── Data to use

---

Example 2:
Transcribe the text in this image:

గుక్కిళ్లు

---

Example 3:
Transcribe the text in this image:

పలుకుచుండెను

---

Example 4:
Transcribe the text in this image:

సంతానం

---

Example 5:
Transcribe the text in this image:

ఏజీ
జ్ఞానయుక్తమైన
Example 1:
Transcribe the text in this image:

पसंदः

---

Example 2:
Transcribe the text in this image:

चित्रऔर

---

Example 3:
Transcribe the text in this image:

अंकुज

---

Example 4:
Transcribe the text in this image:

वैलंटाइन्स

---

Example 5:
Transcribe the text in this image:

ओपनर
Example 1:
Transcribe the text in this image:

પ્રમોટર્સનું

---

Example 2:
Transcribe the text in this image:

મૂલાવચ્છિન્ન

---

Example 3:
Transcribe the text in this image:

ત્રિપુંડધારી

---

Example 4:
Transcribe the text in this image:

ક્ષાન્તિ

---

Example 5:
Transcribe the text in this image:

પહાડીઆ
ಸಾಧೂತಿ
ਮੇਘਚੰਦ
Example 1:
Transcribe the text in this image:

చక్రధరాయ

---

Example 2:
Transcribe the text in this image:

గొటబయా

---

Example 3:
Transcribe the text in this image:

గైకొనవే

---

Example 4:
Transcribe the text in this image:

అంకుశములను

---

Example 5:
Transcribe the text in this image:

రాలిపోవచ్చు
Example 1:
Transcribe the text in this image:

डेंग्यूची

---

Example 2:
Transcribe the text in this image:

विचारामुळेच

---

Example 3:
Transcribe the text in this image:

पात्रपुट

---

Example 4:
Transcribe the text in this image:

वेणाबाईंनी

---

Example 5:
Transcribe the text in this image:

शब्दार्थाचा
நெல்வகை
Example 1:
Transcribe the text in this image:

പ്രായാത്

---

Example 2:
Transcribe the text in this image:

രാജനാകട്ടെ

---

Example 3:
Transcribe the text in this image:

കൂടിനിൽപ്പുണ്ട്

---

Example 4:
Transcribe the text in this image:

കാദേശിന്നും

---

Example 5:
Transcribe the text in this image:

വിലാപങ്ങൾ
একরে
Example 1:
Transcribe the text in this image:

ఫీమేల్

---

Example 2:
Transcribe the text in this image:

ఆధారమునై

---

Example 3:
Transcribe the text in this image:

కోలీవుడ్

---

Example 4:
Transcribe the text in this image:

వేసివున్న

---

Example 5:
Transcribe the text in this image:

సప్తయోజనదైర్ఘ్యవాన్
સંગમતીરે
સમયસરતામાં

────

**What to produce**
Please repeat each entry exactly as written.

**Problem solution**
---

Example 2:
Transcribe the text in this image:

గుక్కిళ్లు

---

Example 3:
Transcribe the text in this image:

పలుకుచుండెను

---

Example 4:
Transcribe the text in this image:

సంతానం

---

Example 5:
Transcribe the text in this image:

ఏజీ
జ్ఞానయుక్తమైన
Example 1:
Transcribe the text in this image:

पसंदः

---

Example 2:
Transcribe the text in this image:

चित्रऔर

---

Example 3:
Transcribe the text in this image:

अंकुज

---

Example 4:
Transcribe the text in this image:

वैलंटाइन्स

---

Example 5:
Transcribe the text in this image:

ओपनर
Example 1:
Transcribe the text in this image:

પ્રમોટર્સનું

---

Example 2:
Transcribe the text in this image:

મૂલાવચ્છિન્ન

---

Example 3:
Transcribe the text in this image:

ત્રિપુંડધારી

---

Example 4:
Transcribe the text in this image:

ક્ષાન્તિ

---

Example 5:
Transcribe the text in this image:

પહાડીઆ
ಸಾಧೂತಿ
ਮੇਘਚੰਦ
Example 1:
Transcribe the text in this image:

చక్రధరాయ

---

Example 2:
Transcribe the text in this image:

గొటబయా

---

Example 3:
Transcribe the text in this image:

గైకొనవే

---

Example 4:
Transcribe the text in this image:

అంకుశములను

---

Example 5:
Transcribe the text in this image:

రాలిపోవచ్చు
Example 1:
Transcribe the text in this image:

डेंग्यूची

---

Example 2:
Transcribe the text in this image:

विचारामुळेच

---

Example 3:
Transcribe the text in this image:

पात्रपुट

---

Example 4:
Transcribe the text in this image:

वेणाबाईंनी

---

Example 5:
Transcribe the text in this image:

शब्दार्थाचा
நெல்வகை
Example 1:
Transcribe the text in this image:

പ്രായാത്

---

Example 2:
Transcribe the text in this image:

രാജനാകട്ടെ

---

Example 3:
Transcribe the text in this image:

കൂടിനിൽപ്പുണ്ട്

---

Example 4:
Transcribe the text in this image:

കാദേശിന്നും

---

Example 5:
Transcribe the text in this image:

വിലാപങ്ങൾ
একরে
Example 1:
Transcribe the text in this image:

ఫీమేల్

---

Example 2:
Transcribe the text in this image:

ఆధారమునై

---

Example 3:
Transcribe the text in this image:

కోలీవుడ్

---

Example 4:
Transcribe the text in this image:

వేసివున్న

---

Example 5:
Transcribe the text in this image:

సప్తయోజనదైర్ఘ్యవాన్
સંગમતીરે
સમયસરતામાં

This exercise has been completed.